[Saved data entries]
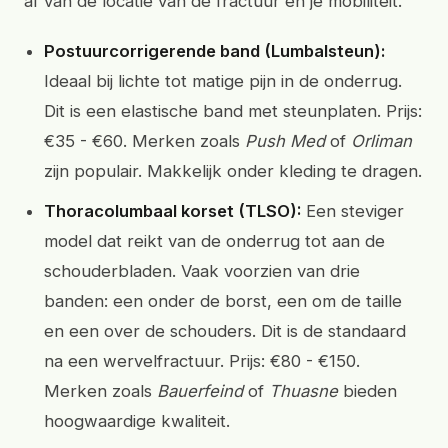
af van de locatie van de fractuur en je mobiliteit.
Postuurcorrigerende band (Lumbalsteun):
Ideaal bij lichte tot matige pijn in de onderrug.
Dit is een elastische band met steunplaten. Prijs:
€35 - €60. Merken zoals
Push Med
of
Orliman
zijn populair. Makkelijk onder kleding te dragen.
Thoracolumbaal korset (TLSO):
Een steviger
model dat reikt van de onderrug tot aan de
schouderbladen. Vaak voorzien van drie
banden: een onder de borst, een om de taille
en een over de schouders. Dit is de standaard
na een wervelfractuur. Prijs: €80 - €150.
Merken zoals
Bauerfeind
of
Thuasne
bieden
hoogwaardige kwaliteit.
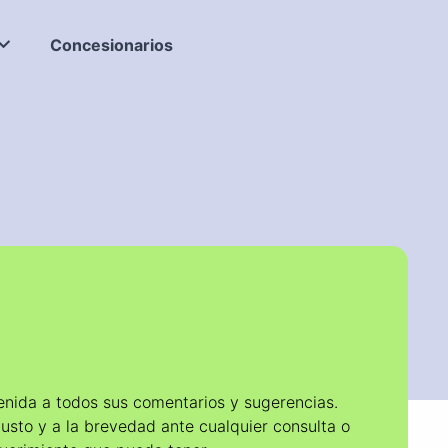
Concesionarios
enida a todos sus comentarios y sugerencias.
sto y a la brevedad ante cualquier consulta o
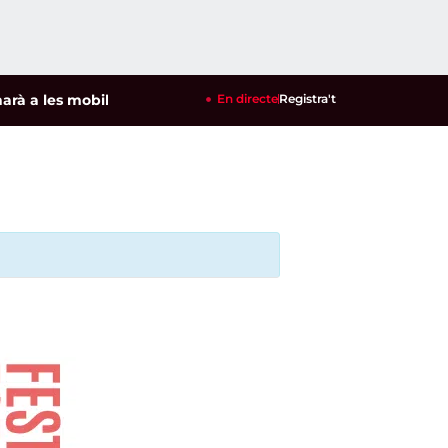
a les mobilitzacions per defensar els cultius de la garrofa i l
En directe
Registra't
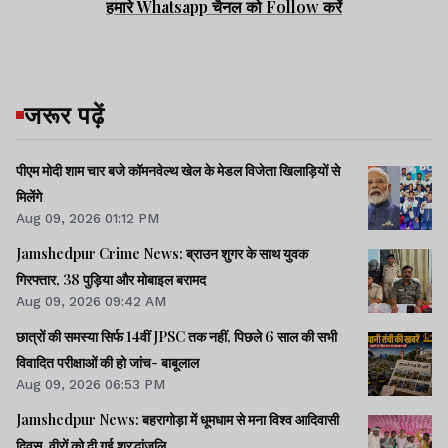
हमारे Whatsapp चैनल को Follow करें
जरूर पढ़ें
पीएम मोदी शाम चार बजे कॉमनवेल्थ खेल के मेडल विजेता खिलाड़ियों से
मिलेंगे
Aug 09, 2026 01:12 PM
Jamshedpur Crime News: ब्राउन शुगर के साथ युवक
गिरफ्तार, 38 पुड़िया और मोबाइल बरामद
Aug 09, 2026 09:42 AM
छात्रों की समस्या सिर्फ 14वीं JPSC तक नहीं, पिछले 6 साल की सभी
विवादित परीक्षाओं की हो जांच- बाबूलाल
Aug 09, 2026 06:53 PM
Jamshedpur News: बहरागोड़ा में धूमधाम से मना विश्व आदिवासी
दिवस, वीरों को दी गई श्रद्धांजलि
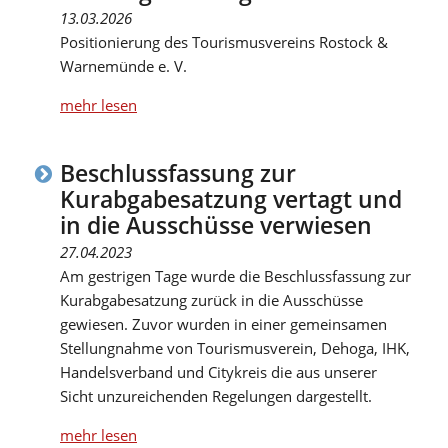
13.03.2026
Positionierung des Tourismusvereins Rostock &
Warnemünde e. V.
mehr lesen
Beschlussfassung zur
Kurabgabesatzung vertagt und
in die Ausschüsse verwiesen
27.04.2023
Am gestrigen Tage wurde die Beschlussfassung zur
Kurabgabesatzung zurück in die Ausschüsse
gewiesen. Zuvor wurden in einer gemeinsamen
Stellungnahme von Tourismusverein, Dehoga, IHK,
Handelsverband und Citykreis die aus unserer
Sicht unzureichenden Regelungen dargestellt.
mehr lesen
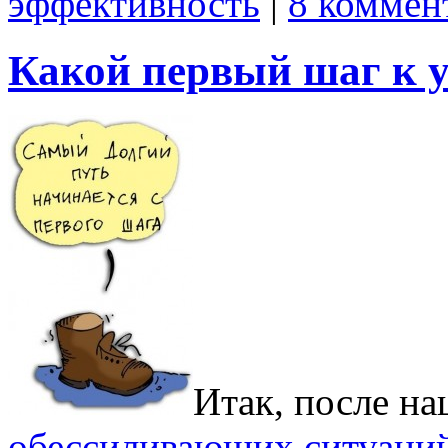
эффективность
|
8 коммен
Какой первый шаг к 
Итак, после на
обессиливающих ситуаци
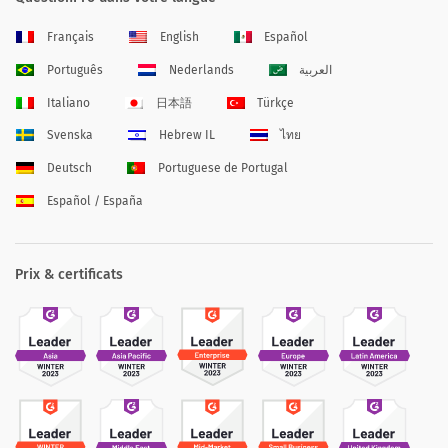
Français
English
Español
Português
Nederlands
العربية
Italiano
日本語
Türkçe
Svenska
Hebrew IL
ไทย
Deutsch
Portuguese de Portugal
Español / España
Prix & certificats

_TO DO:_ Copy the listing above word for word, starting at the line with "эффективность" and continuing through the final line, and leave out the pictures.

_TASK OUTPUT:_
эффективность
|
8 коммен
Какой первый шаг к 
Итак, после на
обессиливающих ситуаци
Français
English
Español
Português
Nederlands
العربية
Italiano
日本語
Türkçe
Svenska
Hebrew IL
ไทย
Deutsch
Portuguese de Portugal
Español / España
Prix & certificats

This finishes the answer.